- Her ex-husband, George Montgomery, and her two children were with her when she died.
- The first female star to have her own prime-time TV variety show.
- She had a long love affair with Burt Reynolds, who was 20 years younger than she was.
- Contracted polio at 18 months of age. Through years of physical therapy, she was able to recover fully and was left with only a raised arch on one foot. Her enforced athletic therapy at a young age is what led to a lifelong love of athletics.
- Helped start one of the first big-money professional golf tournaments for women.
- Took the professional name Dinah after the title of a favorite song.
- She was awarded 3 Stars on the Hollywood Walk of Fame for Recording at 6901 Hollywood Boulevard; for Radio at 1751 Vine Street; and for Television at 6916 Hollywood Boulevard in Hollywood, California.
- She earned the USO Medallion Award as the first entertainer to visit GIs on the front lines of WWII.
- Per 1920/1930 census records, her parents were Russian-born Jews. Her father was a prosperous dry goods merchant in Tennessee.
- Half of her ashes are interred at Forest Lawn Memorial Park in Cathedral City (near Palm Springs, California). The other half are interred at Hillside Memorial Park in Culver City, California.
- Dinah gave birth to daughter Melissa Ann (Melissa Montgomery in January 1948. She later adopted her son, John "Jody" David Montgomery.
- Inducted into the World Golf Hall of Fame in 1994.
- Dinah Shore Boulevard is named in her honor in her hometown of Winchester, Tennessee.
- Appears on a 44¢ USA commemorative postage stamp, issued on Tuesday, August 11th, 2009, in the Early TV Memories issue honoring The Dinah Shore Show (1951).
- Host of NBC Radio's "Birdseye Open House" (1943-1946).
- Although she was not an original member of the cast of "Call Me Madam", she sang all the Ethel Merman songs on the original cast recording when Decca Records refused to release Ms.

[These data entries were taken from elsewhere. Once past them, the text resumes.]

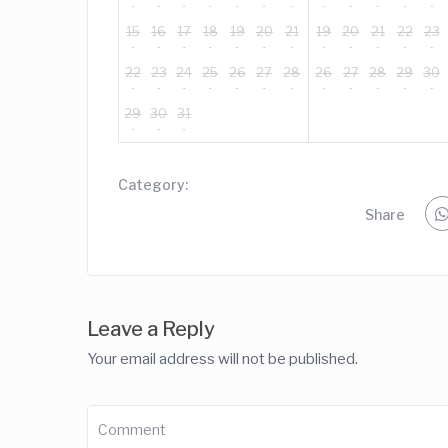
15
16
17
18
19
20
21
19
20
21
22
23
22
23
24
25
26
27
28
26
27
28
29
30
29
30
31
Category:
Share
Leave a Reply
Your email address will not be published.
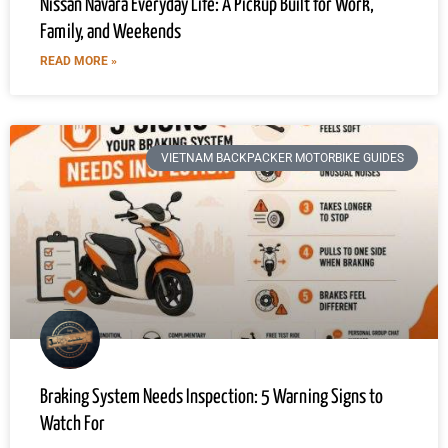
Nissan Navara Everyday Life: A Pickup Built for Work,
Family, and Weekends
READ MORE »
VIETNAM BACKPACKER MOTORBIKE GUIDES
Braking System Needs Inspection: 5 Warning Signs to
Watch For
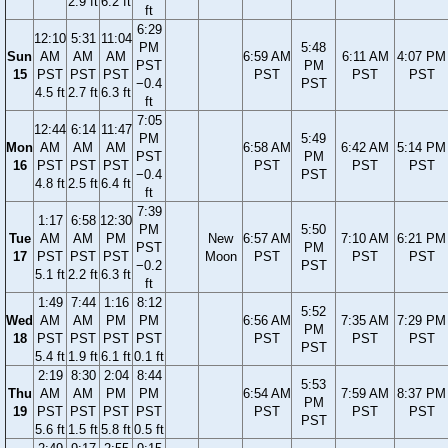
2.9 ft
6.2 ft
ft
6:29
12:10
5:31
11:04
PM
5:48
Sun
AM
AM
AM
6:59 AM
6:11 AM
4:07 PM
PST
PM
15
PST
PST
PST
PST
PST
PST
−0.4
PST
4.5 ft
2.7 ft
6.3 ft
ft
7:05
12:44
6:14
11:47
PM
5:49
Mon
AM
AM
AM
6:58 AM
6:42 AM
5:14 PM
PST
PM
16
PST
PST
PST
PST
PST
PST
−0.4
PST
4.8 ft
2.5 ft
6.4 ft
ft
7:39
1:17
6:58
12:30
PM
5:50
Tue
AM
AM
PM
New
6:57 AM
7:10 AM
6:21 PM
PST
PM
17
PST
PST
PST
Moon
PST
PST
PST
−0.2
PST
5.1 ft
2.2 ft
6.3 ft
ft
1:49
7:44
1:16
8:12
5:52
Wed
AM
AM
PM
PM
6:56 AM
7:35 AM
7:29 PM
PM
18
PST
PST
PST
PST
PST
PST
PST
PST
5.4 ft
1.9 ft
6.1 ft
0.1 ft
2:19
8:30
2:04
8:44
5:53
Thu
AM
AM
PM
PM
6:54 AM
7:59 AM
8:37 PM
PM
19
PST
PST
PST
PST
PST
PST
PST
PST
5.6 ft
1.5 ft
5.8 ft
0.5 ft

Merman from her contract to record the soundtrack for RCA.
- Won the 1957 Peabody award for television for "The Dinah Shore Show".
- Was a registered Republican early in her career and through the influence of Ronald Reagan, at that time a staunch Democrat, she switched her political affiliation. Reagan and Shore remained friends long after he switched to the Republican party. Noted her close friend Marianne Tatashore, in People magazine's obituary of Miss Shore in 1994: "Dinah was a Democrat through and through, yet she numbered the Reagans among her friends and was their guest at the White House.".
- Had a lifelong passion for painting and cookbooks.
- The New York Times Magazine listed Dinah Shore among hundreds of artists whose material was reportedly destroyed in the 2008 Universal Studios fire.
- Dinah Shore Drive is named for her. It spans the cities of Rancho Mirage and Cathedral City (near Palm Springs, California).
- Member of Alpha Epsilon Phi sorority.
- Her gorgeous prairie-style home in Palm Springs, California is currently a highly-sought (and very expensive) weekend rental property, which includes the services of a cook and a maid.
- She has three grandchildren by Melissa: Jennifer, Adam, and Alexandre.
- Lived in a one story house in Mission Hills Country Club, located in Rancho Mirage, California. Was also good friends with all of her neighbors. Among them were Donald Donovan and Geraldine Donovan.
- Dinah Shore's photograph appears in an exhibit in the Museum of the Southern Jewish Experience in New Orleans, Louisiana--a wall of photos highlighting Jewish Southerners who have made contributions to arts, literature, drama and film, sports, and other cultural endeavors. Other people whose pictures appear in the same exhibit include the actors Ginnifer Goodwin, Brent Spiner, Tony Randall, Tim Blake Nelson, and Evan Rachel Wood, playwrights Lillian Hellman and Tony Kushner, culinary historian Michael Twitty, and singer Kinky Friedman.